SUPPLIED TEXT
I think you're totally right. Tesla is nowhere near "complete level 3", let alone full self driving.
 
It's pretty simple. He's excited about the possible future of travel - in this case from busy city center to busy city center without the angst that usually goes along with doing that. I've never understood some people's need to sugar all over other people's passions and dreams (even under the guise of 'keeping it real'). We all know it's going to be difficult and time consuming to accomplish, but anything worthwhile always is; you know, like starting an EV car company in Silicon Valley, or a private rocket ship company, or developing attractive solar shingles, or building an underground high speed transport system.
Unfortunately regulations have a nasty way of slowing everything thing down, but alot of silicon valley business models skirt or ignore regulations, then address it after it has been build-think uber, airbnb, whatsapp--designed for calling, etc. Tesla shifts the paradigm in the real world and requires real cooperation. Probably that is why the market can't see the vision of tesla, and needs to see first hand production.
 
Interestingly, yesterday's tweet about the NY/DC hyperloop was a major shift in Musk's tone from the flippant tweets of the past. Instead, it was classic Musk evangelical earnestness and hyper optimism that we are so used to seeing from him for all things Tesla related.

SET OF TASKS
a - Reproduce the stretch of the Tesla discussion from "Unfortunately regulations have" through "first hand production.".
b - The Tesla discussion calls certain things worthwhile but difficult to accomplish. List every one of them it gives.

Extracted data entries
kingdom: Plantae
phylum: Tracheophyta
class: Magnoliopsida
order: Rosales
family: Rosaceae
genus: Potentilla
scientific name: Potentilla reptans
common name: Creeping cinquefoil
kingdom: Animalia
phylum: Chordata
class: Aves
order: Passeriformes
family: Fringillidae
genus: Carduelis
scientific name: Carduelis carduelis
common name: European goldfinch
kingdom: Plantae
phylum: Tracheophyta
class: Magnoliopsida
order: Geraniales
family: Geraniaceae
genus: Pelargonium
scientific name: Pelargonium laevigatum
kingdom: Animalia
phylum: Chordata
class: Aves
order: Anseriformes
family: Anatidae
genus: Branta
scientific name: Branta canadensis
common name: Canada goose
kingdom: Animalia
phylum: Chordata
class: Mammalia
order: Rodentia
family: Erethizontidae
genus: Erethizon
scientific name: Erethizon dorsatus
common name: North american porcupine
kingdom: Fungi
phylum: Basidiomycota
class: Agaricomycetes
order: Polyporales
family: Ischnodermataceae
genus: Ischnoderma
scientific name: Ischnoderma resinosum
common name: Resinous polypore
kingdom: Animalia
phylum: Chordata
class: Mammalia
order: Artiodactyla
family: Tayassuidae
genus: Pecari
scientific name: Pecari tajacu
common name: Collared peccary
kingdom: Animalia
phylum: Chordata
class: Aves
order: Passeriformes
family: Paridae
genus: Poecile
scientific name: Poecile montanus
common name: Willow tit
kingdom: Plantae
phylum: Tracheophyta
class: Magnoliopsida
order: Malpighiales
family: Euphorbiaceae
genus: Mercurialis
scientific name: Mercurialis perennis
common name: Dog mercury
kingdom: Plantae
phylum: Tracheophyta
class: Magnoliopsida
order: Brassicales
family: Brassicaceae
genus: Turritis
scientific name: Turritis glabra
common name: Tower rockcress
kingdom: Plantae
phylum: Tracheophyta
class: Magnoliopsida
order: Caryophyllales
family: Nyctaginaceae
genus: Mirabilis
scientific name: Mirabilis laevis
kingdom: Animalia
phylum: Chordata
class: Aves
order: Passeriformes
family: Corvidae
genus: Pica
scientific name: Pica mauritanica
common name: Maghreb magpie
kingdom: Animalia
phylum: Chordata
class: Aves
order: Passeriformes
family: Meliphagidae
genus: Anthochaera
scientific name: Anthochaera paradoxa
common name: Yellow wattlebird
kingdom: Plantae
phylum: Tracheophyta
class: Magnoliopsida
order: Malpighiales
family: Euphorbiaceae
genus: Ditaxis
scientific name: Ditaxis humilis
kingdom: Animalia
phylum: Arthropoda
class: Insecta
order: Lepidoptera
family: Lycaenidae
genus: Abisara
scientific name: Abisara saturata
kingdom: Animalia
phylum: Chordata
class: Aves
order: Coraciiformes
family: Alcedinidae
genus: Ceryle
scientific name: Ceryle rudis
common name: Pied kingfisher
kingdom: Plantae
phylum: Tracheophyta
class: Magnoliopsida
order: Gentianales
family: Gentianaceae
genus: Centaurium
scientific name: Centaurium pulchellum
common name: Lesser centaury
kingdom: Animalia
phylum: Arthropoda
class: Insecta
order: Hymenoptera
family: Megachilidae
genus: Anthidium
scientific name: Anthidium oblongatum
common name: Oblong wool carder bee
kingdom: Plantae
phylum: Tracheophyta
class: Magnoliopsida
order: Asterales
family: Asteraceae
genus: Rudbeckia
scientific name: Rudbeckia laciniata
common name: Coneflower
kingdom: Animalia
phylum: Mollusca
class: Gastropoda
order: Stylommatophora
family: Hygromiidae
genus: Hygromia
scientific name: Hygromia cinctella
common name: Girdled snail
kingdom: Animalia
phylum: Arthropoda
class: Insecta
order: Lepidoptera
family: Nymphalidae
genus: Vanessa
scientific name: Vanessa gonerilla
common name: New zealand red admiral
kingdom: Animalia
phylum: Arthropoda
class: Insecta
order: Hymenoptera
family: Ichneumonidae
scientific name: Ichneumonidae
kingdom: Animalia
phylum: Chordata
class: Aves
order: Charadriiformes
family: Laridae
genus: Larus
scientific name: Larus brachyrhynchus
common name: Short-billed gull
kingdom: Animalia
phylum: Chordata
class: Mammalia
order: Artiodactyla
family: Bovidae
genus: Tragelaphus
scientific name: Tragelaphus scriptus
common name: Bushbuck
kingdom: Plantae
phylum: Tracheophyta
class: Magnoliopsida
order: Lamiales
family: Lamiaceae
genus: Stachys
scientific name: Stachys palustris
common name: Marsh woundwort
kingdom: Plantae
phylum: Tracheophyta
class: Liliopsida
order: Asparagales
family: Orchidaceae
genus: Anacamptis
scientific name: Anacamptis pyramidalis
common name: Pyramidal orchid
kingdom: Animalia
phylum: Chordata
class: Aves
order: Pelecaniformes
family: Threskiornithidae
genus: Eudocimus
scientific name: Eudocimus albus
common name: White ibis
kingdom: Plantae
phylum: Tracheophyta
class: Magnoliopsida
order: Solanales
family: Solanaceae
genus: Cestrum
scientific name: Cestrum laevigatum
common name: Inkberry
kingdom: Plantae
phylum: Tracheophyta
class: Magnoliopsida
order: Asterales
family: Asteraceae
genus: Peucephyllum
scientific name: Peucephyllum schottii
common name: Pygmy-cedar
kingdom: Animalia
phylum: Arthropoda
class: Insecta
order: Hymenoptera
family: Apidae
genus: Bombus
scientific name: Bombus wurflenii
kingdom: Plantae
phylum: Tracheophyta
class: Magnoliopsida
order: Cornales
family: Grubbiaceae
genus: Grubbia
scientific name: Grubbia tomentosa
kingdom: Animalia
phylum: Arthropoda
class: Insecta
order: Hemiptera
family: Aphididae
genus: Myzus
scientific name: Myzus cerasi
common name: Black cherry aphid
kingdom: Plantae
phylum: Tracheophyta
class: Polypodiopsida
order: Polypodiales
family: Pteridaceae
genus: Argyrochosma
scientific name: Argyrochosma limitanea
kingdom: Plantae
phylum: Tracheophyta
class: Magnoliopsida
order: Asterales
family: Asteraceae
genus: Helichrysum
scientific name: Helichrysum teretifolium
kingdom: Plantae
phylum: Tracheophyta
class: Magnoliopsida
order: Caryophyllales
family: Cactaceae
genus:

ANSWERS FOR THE EXERCISE
a -
Unfortunately regulations have a nasty way of slowing everything thing down, but alot of silicon valley business models skirt or ignore regulations, then address it after it has been build-think uber, airbnb, whatsapp--designed for calling, etc. Tesla shifts the paradigm in the real world and requires real cooperation. Probably that is why the market can't see the vision of tesla, and needs to see first hand production.

b -
- Starting an EV car company in Silicon Valley
- A private rocket ship company
- Developing attractive solar shingles
- Building an underground high speed transport system